Data Block Start
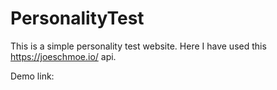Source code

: # PersonalityTest

This is a simple personality test website.
Here I have used this https://joeschmoe.io/ api.

Demo link: 
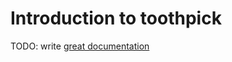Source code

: # Introduction to toothpick

TODO: write [great documentation](http://jacobian.org/writing/what-to-write/)
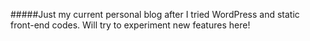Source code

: #####Just my current personal blog after I tried WordPress and static front-end codes. Will try to experiment new features here!

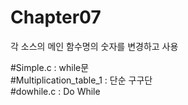 # Chapter07


각 소스의 메인 함수명의 숫자를 변경하고 사용

#Simple.c : while문<br>
#Multiplication_table_1 : 단순 구구단<br>
#dowhile.c : Do While<br>

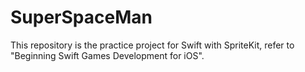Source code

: # SuperSpaceMan
This repository is the practice project for Swift with SpriteKit, refer to "Beginning Swift Games Development for iOS".

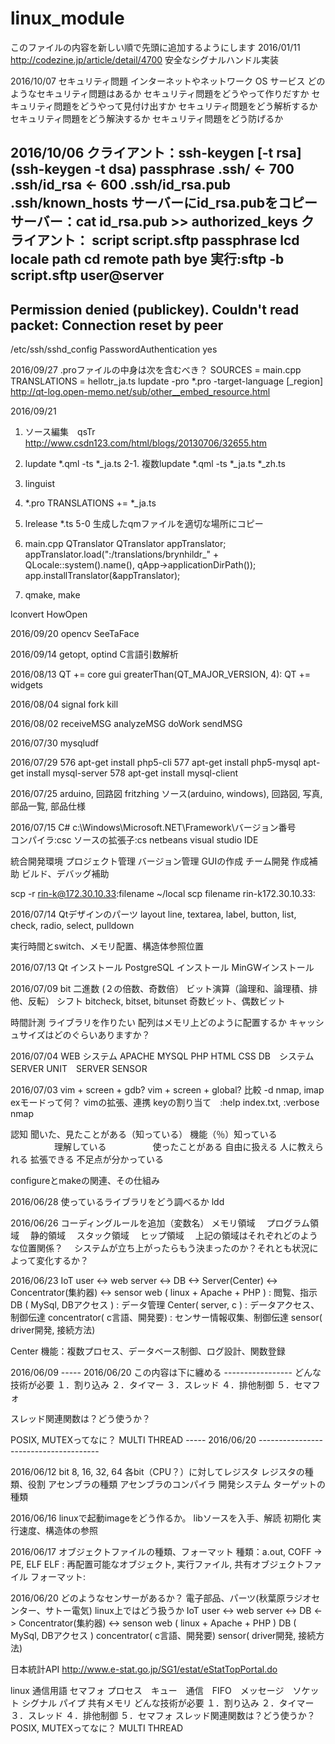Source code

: # linux_module
このファイルの内容を新しい順で先頭に追加するようにします
2016/01/11
http://codezine.jp/article/detail/4700
安全なシグナルハンドル実装

2016/10/07
セキュリティ問題
インターネットやネットワーク
OS
サービス
どのようなセキュリティ問題はあるか
セキュリティ問題をどうやって作りだすか
セキュリティ問題をどうやって見付け出すか
セキュリティ問題をどう解析するか
セキュリティ問題をどう解決するか
セキュリティ問題をどう防げるか

2016/10/06
クライアント：ssh-keygen [-t rsa]
              (ssh-keygen -t dsa)
              passphrase
              .ssh/         <- 700
              .ssh/id_rsa   <- 600
              .ssh/id_rsa.pub
              .ssh/known_hosts
       サーバーにid_rsa.pubをコピー
サーバー：cat id_rsa.pub >> authorized_keys
クライアント：
   script   script.sftp
            passphrase
            lcd locale path
            cd remote path
            bye
   実行:sftp -b script.sftp user@server
----------------------------------------------
Permission denied (publickey).
Couldn't read packet: Connection reset by peer
----------------------------------------------
/etc/ssh/sshd_config
PasswordAuthentication yes


2016/09/27
.proファイルの中身は次を含むべき？
 SOURCES      = main.cpp
 TRANSLATIONS = hellotr_ja.ts
lupdate -pro *.pro -target-language <language>[_region]
http://qt-log.open-memo.net/sub/other__embed_resource.html


2016/09/21
1. ソース編集　qsTr
http://www.csdn123.com/html/blogs/20130706/32655.htm
2. lupdate *.qml -ts *_ja.ts
2-1. 複数lupdate *.qml -ts *_ja.ts *_zh.ts
3. linguist
4. *.pro TRANSLATIONS += *_ja.ts
5. lrelease *.ts
5-0 生成したqmファイルを適切な場所にコピー
6. main.cpp QTranslator
QTranslator appTranslator;
  appTranslator.load(":/translations/brynhildr_"
                 + QLocale::system().name(),
                 qApp->applicationDirPath());
  app.installTranslator(&appTranslator);

7. qmake, make

lconvert
HowOpen

2016/09/20
opencv
SeeTaFace

2016/09/14
getopt, optind C言語引数解析

2016/08/13
QT       += core gui
greaterThan(QT_MAJOR_VERSION, 4): QT += widgets

2016/08/04
signal fork kill

2016/08/02
receiveMSG
analyzeMSG
doWork
sendMSG

2016/07/30
mysqludf

2016/07/29
  576  apt-get install php5-cli
  577  apt-get install php5-mysql
    apt-get install mysql-server
  578  apt-get install mysql-client

2016/07/25
arduino, 回路図 fritzhing
ソース(arduino, windows), 回路図, 写真, 部品一覧, 部品仕様

2016/07/15
C#
c:\Windows\Microsoft.NET\Framework\バージョン番号\
コンパイラ:csc
ソースの拡張子:cs
netbeans
visual studio
IDE

統合開発環境
プロジェクト管理
バージョン管理
GUIの作成
チーム開発
作成補助
ビルド、デバッグ補助

scp -r rin-k@172.30.10.33:filename ~/local
scp filename rin-k172.30.10.33:


2016/07/14
Qtデザインのパーツ
layout
line, textarea, label, button, list, check, radio, select, pulldown

実行時間とswitch、メモリ配置、構造体参照位置

2016/07/13
Qt インストール
PostgreSQL インストール
MinGWインストール

2016/07/09
bit
二進数 (２の倍数、奇数倍）
ビット演算（論理和、論理積、排他、反転）
シフト
bitcheck, bitset, bitunset
奇数ビット、偶数ビット

時間計測
ライブラリを作りたい
配列はメモリ上どのように配置するか
キャッシュサイズはどのぐらいありますか？

2016/07/04
WEB システム
	APACHE
	MYSQL
	PHP
	HTML
	CSS
DB　システム
SERVER
UNIT　SERVER
SENSOR

2016/07/03
vim + screen + gdb?
vim + screen + global?
比較 -d
nmap, imap
exモードって何？
vimの拡張、連携
keyの割り当て　:help index.txt, :verbose nmap

認知
聞いた、見たことがある（知っている）
機能（％）知っている
　　　　　理解している
　　　　　使ったことがある
自由に扱える
人に教えられる
拡張できる
不足点が分かっている

configureとmakeの関連、その仕組み



2016/06/28
使っているライブラリをどう調べるか
ldd

2016/06/26
コーディングルールを追加（変数名）
メモリ領域
　プログラム領域
　静的領域
　スタック領域
　ヒップ領域
　上記の領域はそれぞれどのような位置関係？
　システムが立ち上がったらもう決まったのか？それとも状況によって変化するか？

2016/06/23
IoT
user <-> web server <-> DB <-> Server(Center) <-> Concentrator(集約器) <-> sensor
web ( linux + Apache + PHP ) : 閲覧、指示 
DB ( MySql, DBアクセス ) : データ管理
Center( server, c ) : データアクセス、制御伝達
concentrator( c言語、開発要) : センサー情報収集、制御伝達
sensor( driver開発, 接続方法)

Center
機能：複数プロセス、データベース制御、ログ設計、関数登録

2016/06/09 
----- 2016/06/20 この内容は下に纏める -----------------
どんな技術が必要
１．割り込み
２．タイマー
３．スレッド
４．排他制御
５．セマフォ

スレッド関連関数は？どう使うか？

POSIX, MUTEXってなに？
MULTI THREAD
-----  2016/06/20 --------------------------------------

2016/06/12
bit 8, 16, 32, 64
各bit（CPU？）に対してレジスタ
レジスタの種類、役割
アセンブラの種類
アセンブラのコンパイラ
開発システム
ターゲットの種類

2016/06/16
linuxで起動imageをどう作るか。
libソースを入手、解読
初期化
実行速度、構造体の参照

2016/06/17
オブジェクトファイルの種類、フォーマット
種類：a.out, COFF -> PE, ELF 
ELF : 再配置可能なオブジェクト, 実行ファイル, 共有オブジェクトファイル
フォーマット:

2016/06/20
どのようなセンサーがあるか？
電子部品、パーツ(秋葉原ラジオセンター、サトー電気)
linux上ではどう扱うか
IoT
user <-> web server <-> DB <-> Concentrator(集約器) <-> senson
web ( linux + Apache + PHP ) 
DB ( MySql, DBアクセス )
concentrator( c言語、開発要)
sensor( driver開発, 接続方法)

日本統計API
http://www.e-stat.go.jp/SG1/estat/eStatTopPortal.do

linux 通信用語
セマフォ プロセス　キュー　通信　FIFO　メッセージ　ソケット
シグナル パイプ 共有メモリ 
どんな技術が必要
１．割り込み
２．タイマー
３．スレッド
４．排他制御
５．セマフォ
スレッド関連関数は？どう使うか？
POSIX, MUTEXってなに？
MULTI THREAD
Data Block End
Work request: Return the text of all the items above word for word, leaving the pictures out.

Exercise result:
Source code

: # PersonalityTest

This is a simple personality test website.
Here I have used this https://joeschmoe.io/ api.

Demo link: 
Source code

: # Introduction to toothpick

TODO: write [great documentation](http://jacobian.org/writing/what-to-write/)
Source code

: #####Just my current personal blog after I tried WordPress and static front-end codes. Will try to experiment new features here!

 # Chapter07


각 소스의 메인 함수명의 숫자를 변경하고 사용

#Simple.c : while문<br>
#Multiplication_table_1 : 단순 구구단<br>
#dowhile.c : Do While<br>

Source code

: # SuperSpaceMan
This repository is the practice project for Swift with SpriteKit, refer to "Beginning Swift Games Development for iOS".

Source code

: # linux_module
このファイルの内容を新しい順で先頭に追加するようにします
2016/01/11
http://codezine.jp/article/detail/4700
安全なシグナルハンドル実装

2016/10/07
セキュリティ問題
インターネットやネットワーク
OS
サービス
どのようなセキュリティ問題はあるか
セキュリティ問題をどうやって作りだすか
セキュリティ問題をどうやって見付け出すか
セキュリティ問題をどう解析するか
セキュリティ問題をどう解決するか
セキュリティ問題をどう防げるか

2016/10/06
クライアント：ssh-keygen [-t rsa]
              (ssh-keygen -t dsa)
              passphrase
              .ssh/         <- 700
              .ssh/id_rsa   <- 600
              .ssh/id_rsa.pub
              .ssh/known_hosts
       サーバーにid_rsa.pubをコピー
サーバー：cat id_rsa.pub >> authorized_keys
クライアント：
   script   script.sftp
            passphrase
            lcd locale path
            cd remote path
            bye
   実行:sftp -b script.sftp user@server
----------------------------------------------
Permission denied (publickey).
Couldn't read packet: Connection reset by peer
----------------------------------------------
/etc/ssh/sshd_config
PasswordAuthentication yes


2016/09/27
.proファイルの中身は次を含むべき？
 SOURCES      = main.cpp
 TRANSLATIONS = hellotr_ja.ts
lupdate -pro *.pro -target-language <language>[_region]
http://qt-log.open-memo.net/sub/other__embed_resource.html


2016/09/21
1. ソース編集　qsTr
http://www.csdn123.com/html/blogs/20130706/32655.htm
2. lupdate *.qml -ts *_ja.ts
2-1. 複数lupdate *.qml -ts *_ja.ts *_zh.ts
3. linguist
4. *.pro TRANSLATIONS += *_ja.ts
5. lrelease *.ts
5-0 生成したqmファイルを適切な場所にコピー
6. main.cpp QTranslator
QTranslator appTranslator;
  appTranslator.load(":/translations/brynhildr_"
                 + QLocale::system().name(),
                 qApp->applicationDirPath());
  app.installTranslator(&appTranslator);

7. qmake, make

lconvert
HowOpen

2016/09/20
opencv
SeeTaFace

2016/09/14
getopt, optind C言語引数解析

2016/08/13
QT       += core gui
greaterThan(QT_MAJOR_VERSION, 4): QT += widgets

2016/08/04
signal fork kill

2016/08/02
receiveMSG
analyzeMSG
doWork
sendMSG

2016/07/30
mysqludf

2016/07/29
  576  apt-get install php5-cli
  577  apt-get install php5-mysql
    apt-get install mysql-server
  578  apt-get install mysql-client

2016/07/25
arduino, 回路図 fritzhing
ソース(arduino, windows), 回路図, 写真, 部品一覧, 部品仕様

2016/07/15
C#
c:\Windows\Microsoft.NET\Framework\バージョン番号\
コンパイラ:csc
ソースの拡張子:cs
netbeans
visual studio
IDE

統合開発環境
プロジェクト管理
バージョン管理
GUIの作成
チーム開発
作成補助
ビルド、デバッグ補助

scp -r rin-k@172.30.10.33:filename ~/local
scp filename rin-k172.30.10.33:


2016/07/14
Qtデザインのパーツ
layout
line, textarea, label, button, list, check, radio, select, pulldown

実行時間とswitch、メモリ配置、構造体参照位置

2016/07/13
Qt インストール
PostgreSQL インストール
MinGWインストール

2016/07/09
bit
二進数 (２の倍数、奇数倍）
ビット演算（論理和、論理積、排他、反転）
シフト
bitcheck, bitset, bitunset
奇数ビット、偶数ビット

時間計測
ライブラリを作りたい
配列はメモリ上どのように配置するか
キャッシュサイズはどのぐらいありますか？

2016/07/04
WEB システム
	APACHE
	MYSQL
	PHP
	HTML
	CSS
DB　システム
SERVER
UNIT　SERVER
SENSOR

2016/07/03
vim + screen + gdb?
vim + screen + global?
比較 -d
nmap, imap
exモードって何？
vimの拡張、連携
keyの割り当て　:help index.txt, :verbose nmap

認知
聞いた、見たことがある（知っている）
機能（％）知っている
　　　　　理解している
　　　　　使ったことがある
自由に扱える
人に教えられる
拡張できる
不足点が分かっている

configureとmakeの関連、その仕組み



2016/06/28
使っているライブラリをどう調べるか
ldd

2016/06/26
コーディングルールを追加（変数名）
メモリ領域
　プログラム領域
　静的領域
　スタック領域
　ヒップ領域
　上記の領域はそれぞれどのような位置関係？
　システムが立ち上がったらもう決まったのか？それとも状況によって変化するか？

2016/06/23
IoT
user <-> web server <-> DB <-> Server(Center) <-> Concentrator(集約器) <-> sensor
web ( linux + Apache + PHP ) : 閲覧、指示 
DB ( MySql, DBアクセス ) : データ管理
Center( server, c ) : データアクセス、制御伝達
concentrator( c言語、開発要) : センサー情報収集、制御伝達
sensor( driver開発, 接続方法)

Center
機能：複数プロセス、データベース制御、ログ設計、関数登録

2016/06/09 
----- 2016/06/20 この内容は下に纏める -----------------
どんな技術が必要
１．割り込み
２．タイマー
３．スレッド
４．排他制御
５．セマフォ

スレッド関連関数は？どう使うか？

POSIX, MUTEXってなに？
MULTI THREAD
-----  2016/06/20 --------------------------------------

2016/06/12
bit 8, 16, 32, 64
各bit（CPU？）に対してレジスタ
レジスタの種類、役割
アセンブラの種類
アセンブラのコンパイラ
開発システム
ターゲットの種類

2016/06/16
linuxで起動imageをどう作るか。
libソースを入手、解読
初期化
実行速度、構造体の参照

2016/06/17
オブジェクトファイルの種類、フォーマット
種類：a.out, COFF -> PE, ELF 
ELF : 再配置可能なオブジェクト, 実行ファイル, 共有オブジェクトファイル
フォーマット:

2016/06/20
どのようなセンサーがあるか？
電子部品、パーツ(秋葉原ラジオセンター、サトー電気)
linux上ではどう扱うか
IoT
user <-> web server <-> DB <-> Concentrator(集約器) <-> senson
web ( linux + Apache + PHP ) 
DB ( MySql, DBアクセス )
concentrator( c言語、開発要)
sensor( driver開発, 接続方法)

日本統計API
http://www.e-stat.go.jp/SG1/estat/eStatTopPortal.do

linux 通信用語
セマフォ プロセス　キュー　通信　FIFO　メッセージ　ソケット
シグナル パイプ 共有メモリ 
どんな技術が必要
１．割り込み
２．タイマー
３．スレッド
４．排他制御
５．セマフォ
スレッド関連関数は？どう使うか？
POSIX, MUTEXってなに？
MULTI THREAD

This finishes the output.